• [EXERCISE 1]:
Rewrite the rows from the start of the records through the line that contains "city: Hitoyoshi", swapping "city" for "town" and keeping everything else the same. Leave the pictures out of your answer.

Stone Mountain Village can be so much more than it is

By King Williams

On a very warm Tuesday evening, two days before the Fourth of July, I decided to take a run near Stone Mountain Park. Instead of just simply running at the base of the park, I decided to go through Stone Mountain Village.

Stone Mountain Village is nearly a ghost town at night, during Fourth of July weekend 2019
photo by King Williams

What I saw next really perplexed me. Vacancies abound, no nightlife of any sort outside of a coffee shop off the main drag and a newly opened pizza shop.

It’s summertime and the strip should be poppin,’ but it feels like it’s 50 percent vacant and 90 percent of the remaining businesses there are closed.

This is a problem for this community. There’s a stunning lack of food, drinks, and nightlife here, meaning that money – both figurative and literal – is being left on the table. Revitalizing our small commercial corridors like Stone Mountain Village is key in shaping the future of metro Atlanta’s growth.

Stone Mountain Village suffers from a few problems:

1) a lack of connection to the park itself, 2) bad urban planning, 3) it’s a terrible legacy as a holdover monument to white supremacy and finally, 4) a lack of businesses led by representatives of the future demographics of Georgia.

• [RECORDS FOR PROCESSING]:
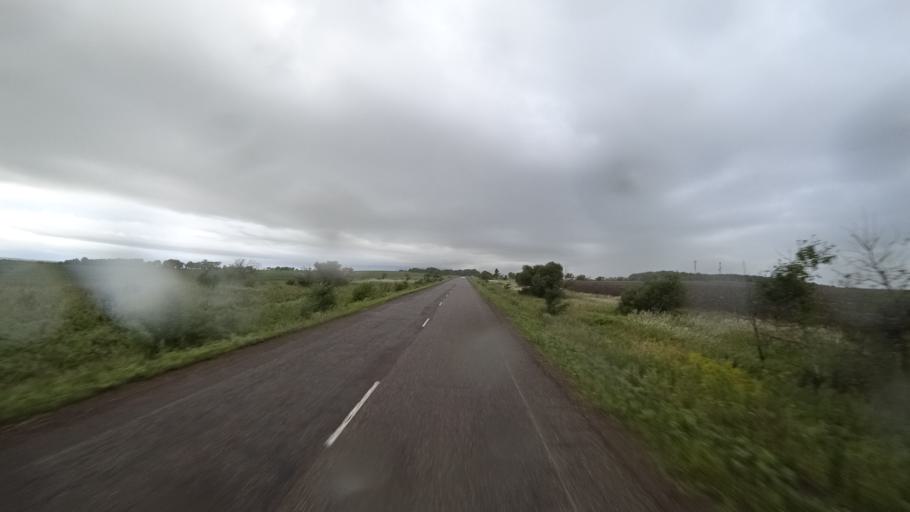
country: RU
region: Primorskiy
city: Chernigovka
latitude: 44.3647
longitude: 132.5418
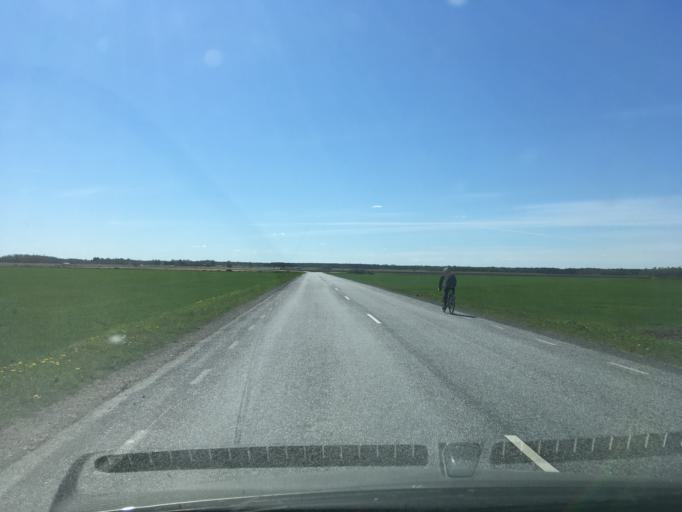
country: EE
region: Harju
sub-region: Raasiku vald
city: Arukula
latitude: 59.4289
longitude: 25.0797
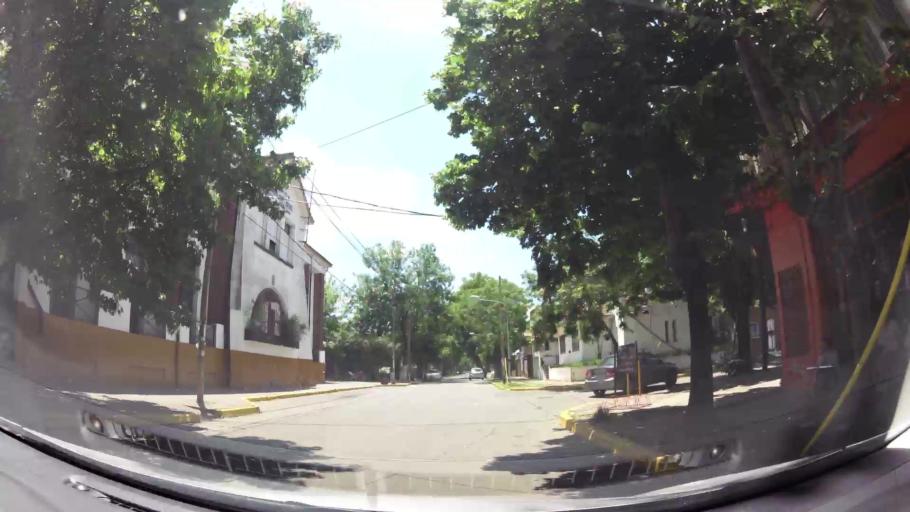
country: AR
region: Buenos Aires
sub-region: Partido de Tigre
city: Tigre
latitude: -34.4161
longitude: -58.5862
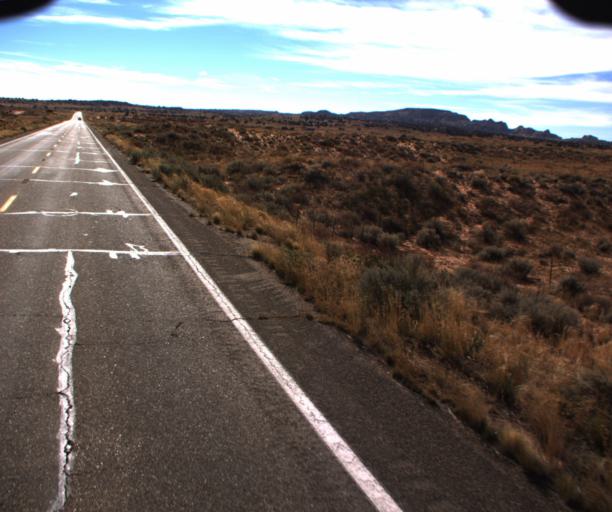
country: US
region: Arizona
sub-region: Coconino County
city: Kaibito
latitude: 36.5903
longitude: -111.1568
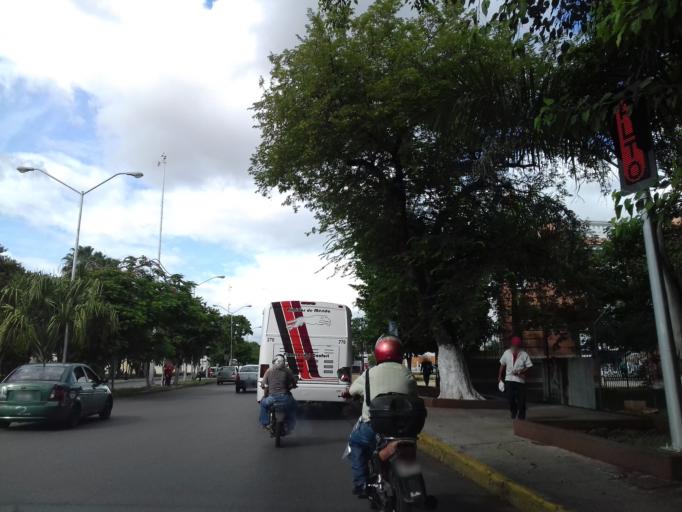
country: MX
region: Yucatan
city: Merida
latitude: 20.9709
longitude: -89.6407
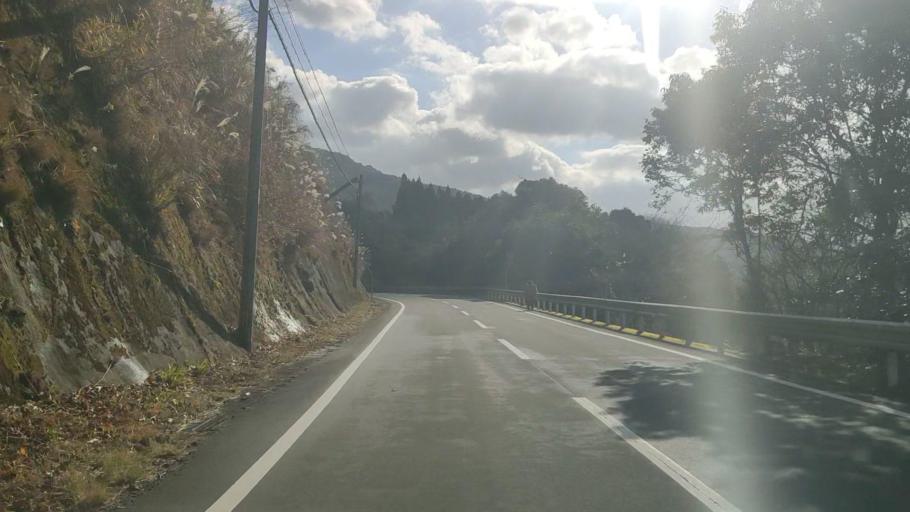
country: JP
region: Kumamoto
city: Hitoyoshi
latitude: 32.3194
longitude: 130.8421
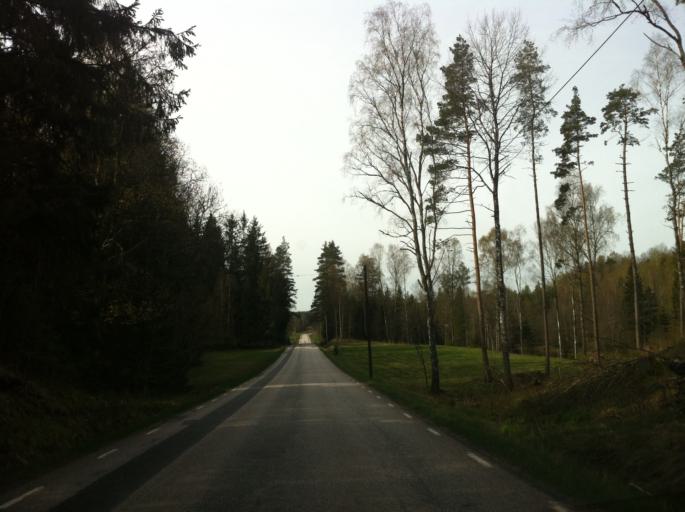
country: SE
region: Vaestra Goetaland
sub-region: Bollebygds Kommun
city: Bollebygd
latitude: 57.7473
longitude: 12.6085
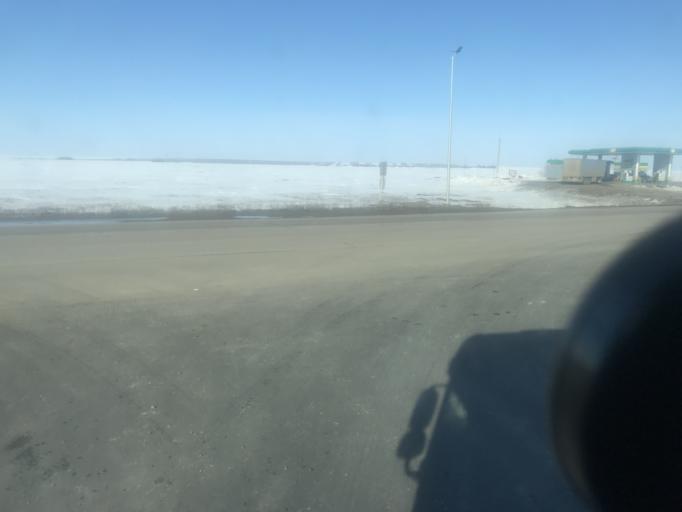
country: RU
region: Orenburg
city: Dombarovskiy
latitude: 49.9689
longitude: 60.0654
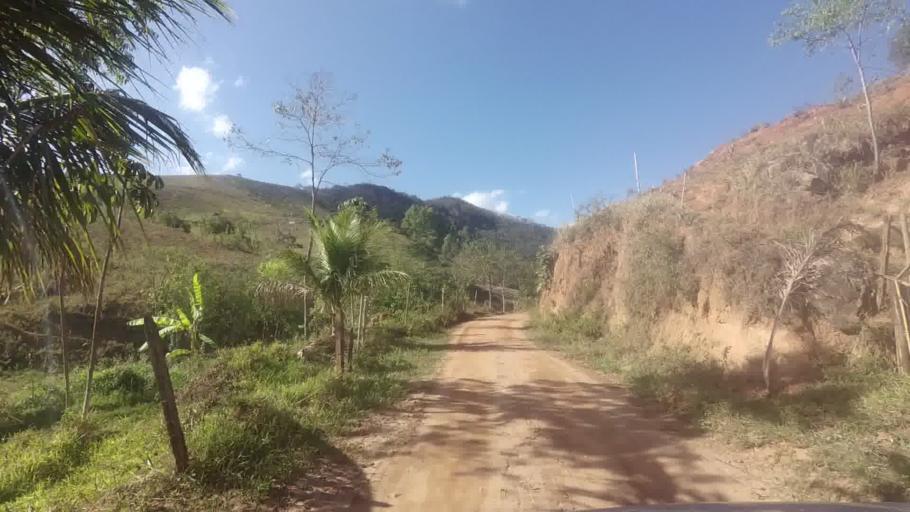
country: BR
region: Espirito Santo
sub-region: Sao Jose Do Calcado
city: Sao Jose do Calcado
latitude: -21.0360
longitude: -41.5996
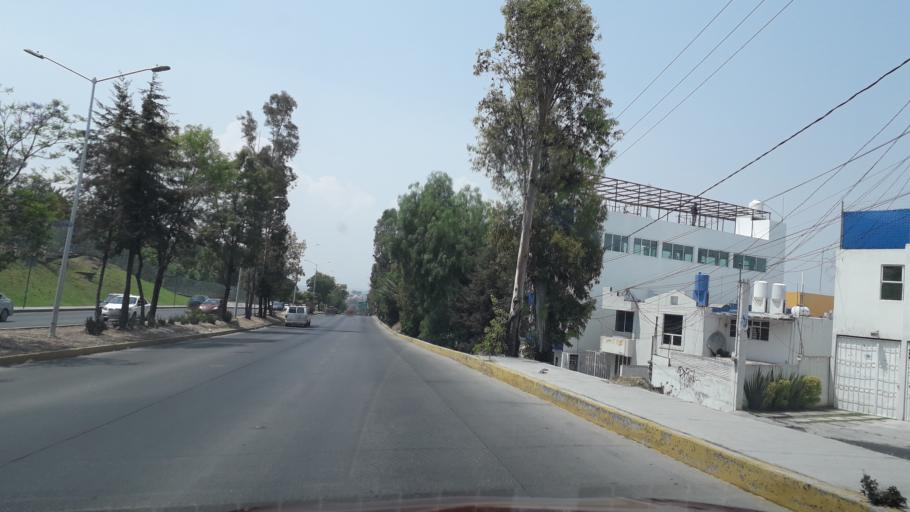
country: MX
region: Puebla
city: Puebla
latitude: 19.0590
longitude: -98.1882
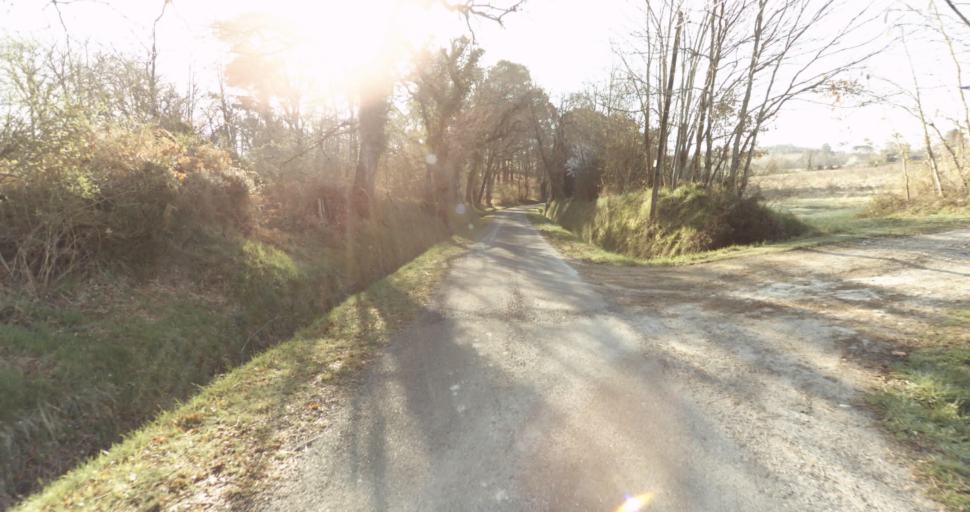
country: FR
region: Midi-Pyrenees
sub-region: Departement du Gers
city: Cazaubon
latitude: 43.9875
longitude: -0.1365
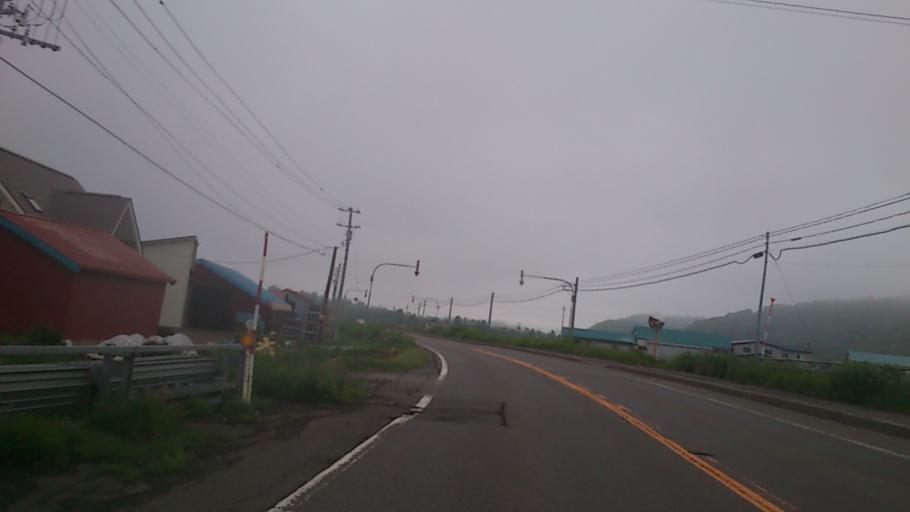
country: JP
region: Hokkaido
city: Niseko Town
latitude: 42.8233
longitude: 140.8917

• [EXERCISE 2]:
Print the stretch of the Stone Mountain Village piece from "Stone Mountain Village is nearly" through "metro Atlanta’s growth.".

• [FINAL ANSWER 1]:
country: RU
region: Primorskiy
town: Chernigovka
latitude: 44.3647
longitude: 132.5418
country: EE
region: Harju
sub-region: Raasiku vald
town: Arukula
latitude: 59.4289
longitude: 25.0797
country: AR
region: Buenos Aires
sub-region: Partido de Tigre
town: Tigre
latitude: -34.4161
longitude: -58.5862
country: US
region: Arizona
sub-region: Coconino County
town: Kaibito
latitude: 36.5903
longitude: -111.1568
country: MX
region: Yucatan
town: Merida
latitude: 20.9709
longitude: -89.6407
country: JP
region: Kumamoto
town: Hitoyoshi

• [FINAL ANSWER 2]:
Stone Mountain Village is nearly a ghost town at night, during Fourth of July weekend 2019
photo by King Williams

What I saw next really perplexed me. Vacancies abound, no nightlife of any sort outside of a coffee shop off the main drag and a newly opened pizza shop.

It’s summertime and the strip should be poppin,’ but it feels like it’s 50 percent vacant and 90 percent of the remaining businesses there are closed.

This is a problem for this community. There’s a stunning lack of food, drinks, and nightlife here, meaning that money – both figurative and literal – is being left on the table. Revitalizing our small commercial corridors like Stone Mountain Village is key in shaping the future of metro Atlanta’s growth.